Given data.
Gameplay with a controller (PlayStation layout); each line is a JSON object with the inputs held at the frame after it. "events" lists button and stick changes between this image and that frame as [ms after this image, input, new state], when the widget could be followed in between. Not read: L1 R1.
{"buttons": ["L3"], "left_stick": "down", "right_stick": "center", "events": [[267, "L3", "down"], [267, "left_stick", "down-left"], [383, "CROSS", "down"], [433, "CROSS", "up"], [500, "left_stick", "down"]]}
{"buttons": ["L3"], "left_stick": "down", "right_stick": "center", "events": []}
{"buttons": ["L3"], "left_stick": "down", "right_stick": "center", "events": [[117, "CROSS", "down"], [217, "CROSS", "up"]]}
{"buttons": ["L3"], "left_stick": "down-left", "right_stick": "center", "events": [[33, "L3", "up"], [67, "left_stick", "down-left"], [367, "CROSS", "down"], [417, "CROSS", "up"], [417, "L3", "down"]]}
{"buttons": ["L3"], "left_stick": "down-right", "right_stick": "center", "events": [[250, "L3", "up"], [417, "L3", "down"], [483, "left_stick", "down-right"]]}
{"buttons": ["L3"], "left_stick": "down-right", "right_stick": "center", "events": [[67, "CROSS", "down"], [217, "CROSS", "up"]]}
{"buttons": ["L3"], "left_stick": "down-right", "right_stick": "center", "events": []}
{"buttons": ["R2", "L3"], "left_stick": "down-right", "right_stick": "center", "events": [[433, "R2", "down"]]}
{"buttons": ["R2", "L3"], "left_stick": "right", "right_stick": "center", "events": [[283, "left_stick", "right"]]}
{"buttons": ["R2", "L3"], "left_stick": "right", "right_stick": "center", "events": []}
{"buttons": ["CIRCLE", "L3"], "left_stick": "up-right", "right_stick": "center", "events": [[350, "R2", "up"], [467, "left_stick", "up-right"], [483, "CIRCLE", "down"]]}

What is required.
Give back the material above in its entirety, with every word intact.

The completed task.
Gameplay with a controller (PlayStation layout); each line is a JSON object with the inputs held at the frame after it. "events" lists button and stick changes between this image and that frame as [ms after this image, input, new state], when the widget could be followed in between. Not read: L1 R1.
{"buttons": ["L3"], "left_stick": "down", "right_stick": "center", "events": [[267, "L3", "down"], [267, "left_stick", "down-left"], [383, "CROSS", "down"], [433, "CROSS", "up"], [500, "left_stick", "down"]]}
{"buttons": ["L3"], "left_stick": "down", "right_stick": "center", "events": []}
{"buttons": ["L3"], "left_stick": "down", "right_stick": "center", "events": [[117, "CROSS", "down"], [217, "CROSS", "up"]]}
{"buttons": ["L3"], "left_stick": "down-left", "right_stick": "center", "events": [[33, "L3", "up"], [67, "left_stick", "down-left"], [367, "CROSS", "down"], [417, "CROSS", "up"], [417, "L3", "down"]]}
{"buttons": ["L3"], "left_stick": "down-right", "right_stick": "center", "events": [[250, "L3", "up"], [417, "L3", "down"], [483, "left_stick", "down-right"]]}
{"buttons": ["L3"], "left_stick": "down-right", "right_stick": "center", "events": [[67, "CROSS", "down"], [217, "CROSS", "up"]]}
{"buttons": ["L3"], "left_stick": "down-right", "right_stick": "center", "events": []}
{"buttons": ["R2", "L3"], "left_stick": "down-right", "right_stick": "center", "events": [[433, "R2", "down"]]}
{"buttons": ["R2", "L3"], "left_stick": "right", "right_stick": "center", "events": [[283, "left_stick", "right"]]}
{"buttons": ["R2", "L3"], "left_stick": "right", "right_stick": "center", "events": []}
{"buttons": ["CIRCLE", "L3"], "left_stick": "up-right", "right_stick": "center", "events": [[350, "R2", "up"], [467, "left_stick", "up-right"], [483, "CIRCLE", "down"]]}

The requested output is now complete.